Dataset entries
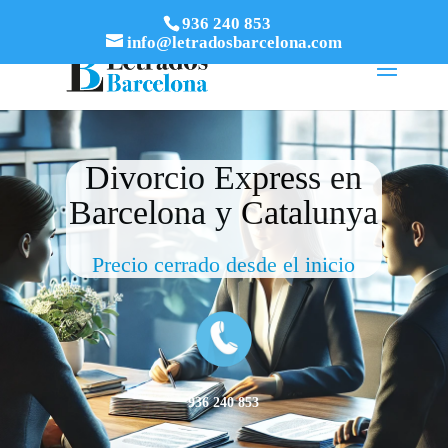
936 240 853
info@letradosbarcelona.com
Divorcio Express en
Barcelona y Catalunya
Precio cerrado desde el inicio
936 240 853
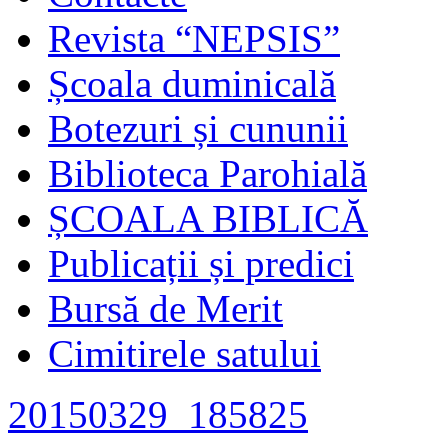
Revista “NEPSIS”
Școala duminicală
Botezuri și cununii
Biblioteca Parohială
ȘCOALA BIBLICĂ
Publicații și predici
Bursă de Merit
Cimitirele satului
20150329_185825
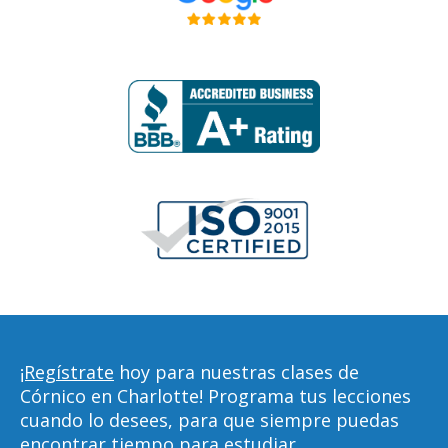
¡Regístrate
hoy para nuestras clases de
Córnico en Charlotte! Programa tus lecciones
cuando lo desees, para que siempre puedas
encontrar tiempo para estudiar,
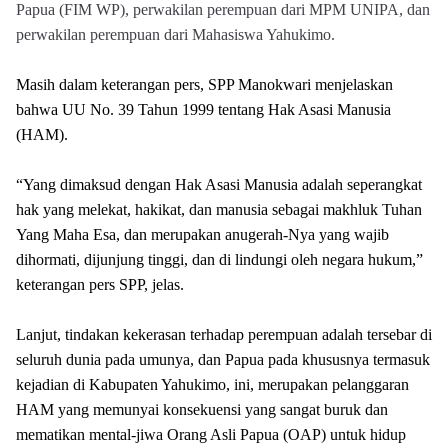
Papua (FIM WP), perwakilan perempuan dari MPM UNIPA, dan
perwakilan perempuan dari Mahasiswa Yahukimo.
Masih dalam keterangan pers, SPP Manokwari menjelaskan
bahwa UU No. 39 Tahun 1999 tentang Hak Asasi Manusia
(HAM).
“Yang dimaksud dengan Hak Asasi Manusia adalah seperangkat
hak yang melekat, hakikat, dan manusia sebagai makhluk Tuhan
Yang Maha Esa, dan merupakan anugerah-Nya yang wajib
dihormati, dijunjung tinggi, dan di lindungi oleh negara hukum,”
keterangan pers SPP, jelas.
Lanjut, tindakan kekerasan terhadap perempuan adalah tersebar di
seluruh dunia pada umunya, dan Papua pada khususnya termasuk
kejadian di Kabupaten Yahukimo, ini, merupakan pelanggaran
HAM yang memunyai konsekuensi yang sangat buruk dan
mematikan mental-jiwa Orang Asli Papua (OAP) untuk hidup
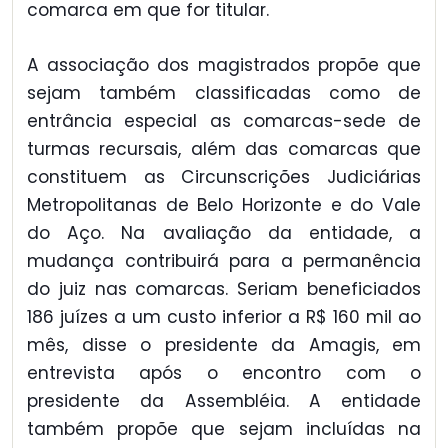
comarca em que for titular.
A associação dos magistrados propõe que
sejam também classificadas como de
entrância especial as comarcas-sede de
turmas recursais, além das comarcas que
constituem as Circunscrições Judiciárias
Metropolitanas de Belo Horizonte e do Vale
do Aço. Na avaliação da entidade, a
mudança contribuirá para a permanência
do juiz nas comarcas. Seriam beneficiados
186 juízes a um custo inferior a R$ 160 mil ao
mês, disse o presidente da Amagis, em
entrevista após o encontro com o
presidente da Assembléia. A entidade
também propõe que sejam incluídas na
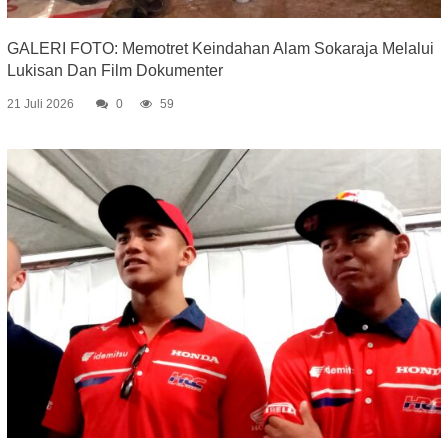
GALERI FOTO: Memotret Keindahan Alam Sokaraja Melalui
Lukisan Dan Film Dokumenter
21 Juli 2026
0
59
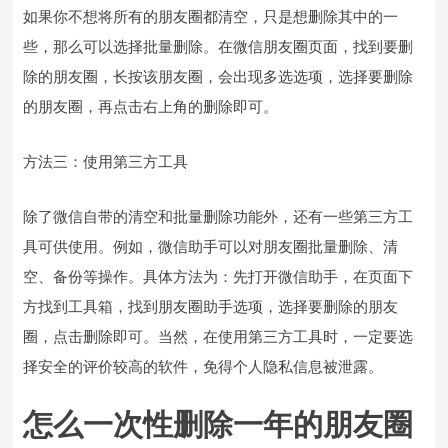
如果你不想将所有的朋友圈都清空，只是想删除其中的一
些，那么可以选择批量删除。在微信朋友圈页面，找到要删
除的朋友圈，长按该朋友圈，会出现多选选项，选择要删除
的朋友圈，再点击右上角的删除即可。
方法三：使用第三方工具
除了微信自带的清空和批量删除功能外，还有一些第三方工
具可供使用。例如，微信助手可以对朋友圈批量删除、清
空、备份等操作。具体方法为：先打开微信助手，在页面下
方找到工具箱，找到朋友圈助手选项，选择要删除的朋友
圈，点击删除即可。当然，在使用第三方工具时，一定要选
择安全的评价较高的软件，免得个人隐私信息被泄露。
怎么一次性删除一年的朋友圈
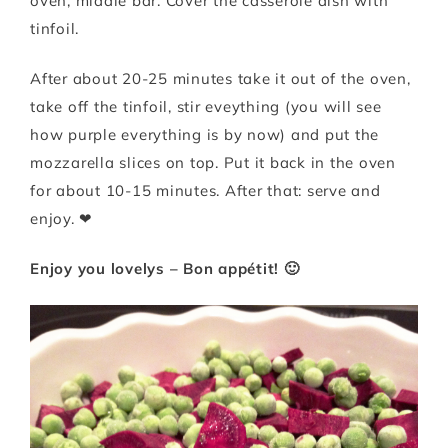
oven, middle bar. Cover the casserole dish with
tinfoil.
After about 20-25 minutes take it out of the oven,
take off the tinfoil, stir eveything (you will see
how purple everything is by now) and put the
mozzarella slices on top. Put it back in the oven
for about 10-15 minutes. After that: serve and
enjoy. ❤
Enjoy you lovelys – Bon appétit! 🙂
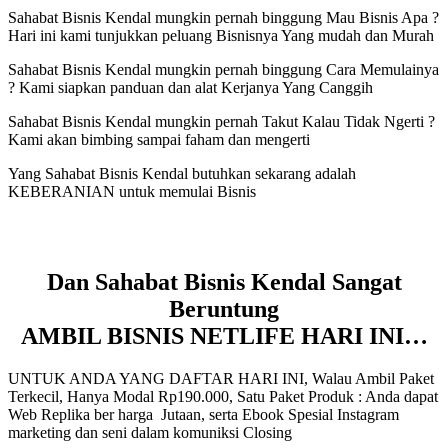
Sahabat Bisnis Kendal mungkin pernah binggung Mau Bisnis Apa ?
Hari ini kami tunjukkan peluang Bisnisnya Yang mudah dan Murah
Sahabat Bisnis Kendal mungkin pernah binggung Cara Memulainya
? Kami siapkan panduan dan alat Kerjanya Yang Canggih
Sahabat Bisnis Kendal mungkin pernah Takut Kalau Tidak Ngerti ?
Kami akan bimbing sampai faham dan mengerti
Yang Sahabat Bisnis Kendal butuhkan sekarang adalah
KEBERANIAN untuk memulai Bisnis
Dan Sahabat Bisnis Kendal Sangat
Beruntung
AMBIL BISNIS NETLIFE HARI INI…
UNTUK ANDA YANG DAFTAR HARI INI, Walau Ambil Paket
Terkecil, Hanya Modal Rp190.000, Satu Paket Produk : Anda dapat
Web Replika ber harga Jutaan, serta Ebook Spesial Instagram
marketing dan seni dalam komuniksi Closing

▶ [The problem]
Revise the part of the records that opens at their beginning and closes with the line containing "encontrar tiempo para", replacing "Charlotte" with "Raleigh" and leaving everything else as it stands. Omit the pictures from your answer.

▶ [Finished exercise]
936 240 853
info@letradosbarcelona.com
Divorcio Express en
Barcelona y Catalunya
Precio cerrado desde el inicio
936 240 853
Revista “NEPSIS”
Școala duminicală
Botezuri și cununii
Biblioteca Parohială
ȘCOALA BIBLICĂ
Publicații și predici
Bursă de Merit
Cimitirele satului
20150329_185825
¡Regístrate
hoy para nuestras clases de
Córnico en Raleigh! Programa tus lecciones
cuando lo desees, para que siempre puedas
encontrar tiempo para estudiar,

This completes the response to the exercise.